Chegaram à estrada que os conduziria até Derorguila sem que a chuva diminuísse; parecia furiosa por ter sido mantida na atmosfera contra a vontade. Seria um longo caminho até a antiga capital, e não faziam ideia da aldeia mais próxima, mas estradas eram melhores e mais seguras que trilhas errantes em uma floresta desconhecida. Suas esperanças em encontrar um local seguro para pernoitar diminuíam na medida em que a noite avançava, ainda que acreditassem que as chances na estrada fossem melhores. Há dias dormiam sob a copa das árvores ou em algum abrigo de animais, e como a vida acastelada tirou deles a capacidade de adequarem-se à situações desconfortáveis, ansiavam por um lugar quente e  alguma comida fresca: as provisões secas que levavam dariam para poucos dias. Por ora caçar não era opção.

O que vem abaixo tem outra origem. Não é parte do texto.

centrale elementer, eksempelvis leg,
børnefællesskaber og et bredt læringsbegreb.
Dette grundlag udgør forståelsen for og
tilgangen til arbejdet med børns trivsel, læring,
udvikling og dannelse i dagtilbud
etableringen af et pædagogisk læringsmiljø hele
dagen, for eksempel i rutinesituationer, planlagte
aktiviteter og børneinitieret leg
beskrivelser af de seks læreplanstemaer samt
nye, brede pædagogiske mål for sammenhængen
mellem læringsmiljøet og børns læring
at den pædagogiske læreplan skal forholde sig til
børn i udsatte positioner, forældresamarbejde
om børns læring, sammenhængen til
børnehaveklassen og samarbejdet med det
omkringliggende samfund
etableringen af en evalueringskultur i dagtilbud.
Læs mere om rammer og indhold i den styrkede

                – Calculei mal as distâncias, me desculpe... – disse Mikayla, por fim.
                Antes que Fiolon respondesse, uma luz tênue vinda do meio da floresta chamou-lhes a atenção aumentando conforme se movimentavam pela estrada e outras se seguiram à ela. Quando completaram a curva da estrada, uma porteira revelou um sítio esquecido por aquelas bandas. Seus corações palpitaram de alívio, e com a chuva ainda sob seus corpos, atravessaram a porteira e seguiram até as luzes.

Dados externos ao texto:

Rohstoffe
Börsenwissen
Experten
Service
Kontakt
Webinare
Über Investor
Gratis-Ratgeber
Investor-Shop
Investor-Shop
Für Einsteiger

Era uma casinha pequena, tendo ao lado de uma estrebaria e uma casa de moendas. Da posição em que estavam as construções compunham um bonito quadro tendo as Monhtanhas Ohogan ao fundo, bem distantes. Mikayla observou algo que parecia uma ponte e um moinho à alguns quilômetros de distância, no que parecia ser uma colina: se algo perigoso acontecesse poderiam correr para lá.
                – Quem está aí? – bradou uma voz masculina, vinda do interior do casebre.

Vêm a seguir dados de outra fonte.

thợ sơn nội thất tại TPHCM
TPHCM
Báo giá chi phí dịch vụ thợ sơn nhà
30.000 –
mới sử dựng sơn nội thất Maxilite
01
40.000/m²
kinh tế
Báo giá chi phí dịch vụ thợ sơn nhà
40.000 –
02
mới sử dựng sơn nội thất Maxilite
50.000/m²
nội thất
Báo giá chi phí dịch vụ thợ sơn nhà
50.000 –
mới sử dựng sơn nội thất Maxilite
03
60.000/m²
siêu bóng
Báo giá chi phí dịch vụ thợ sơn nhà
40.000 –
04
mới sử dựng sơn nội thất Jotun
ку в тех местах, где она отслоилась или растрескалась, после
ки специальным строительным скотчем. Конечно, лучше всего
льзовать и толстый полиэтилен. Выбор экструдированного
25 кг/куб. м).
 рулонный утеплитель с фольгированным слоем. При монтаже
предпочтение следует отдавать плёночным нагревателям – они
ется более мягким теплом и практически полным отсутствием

                – Somos viajantes, senhor. Poderia nos fornecer abrigo contra a chuva?
                A voz demorou a responder. Quando Fiolon estava prestes a repetir o pedido, ela retrucou:
                – Vocês podem ficar lá atrás, na estrebaria!
“Isso não é forma de se acolher quem pede abrigo!”, pensou Mikayla, mas de todo o jeito era melhor do que permanecer na chuva. E nem era um local tão ruim assim, já que parecia não receber animais há muito tempo. A palha estava seca e o casal ajeitou um canto para os animais e depois outro para eles. Trocaram as roupas encharcadas por outras mais secas e aninharam-se para descansar. Temiam acender alguma fogueira e acidentalmente tacarem fogo no lugar.
– É possível que ele tenha ficado com medo de nós? – indagou Mikayla, ainda incomodada com a recepção de seu anfitrião.
– Não sei, talvez sim. Não sabemos o que se passa por este lugar.
O cansaço abateu sobre eles e adormeceram rapidamente, sem sequer se preocuparem em montar vigia. Seus corpos cederam àquele conforto mínimo, crentes que não poderia haver perigo quando uma hospedagem lhes foi concedida: simplesmente relaxaram.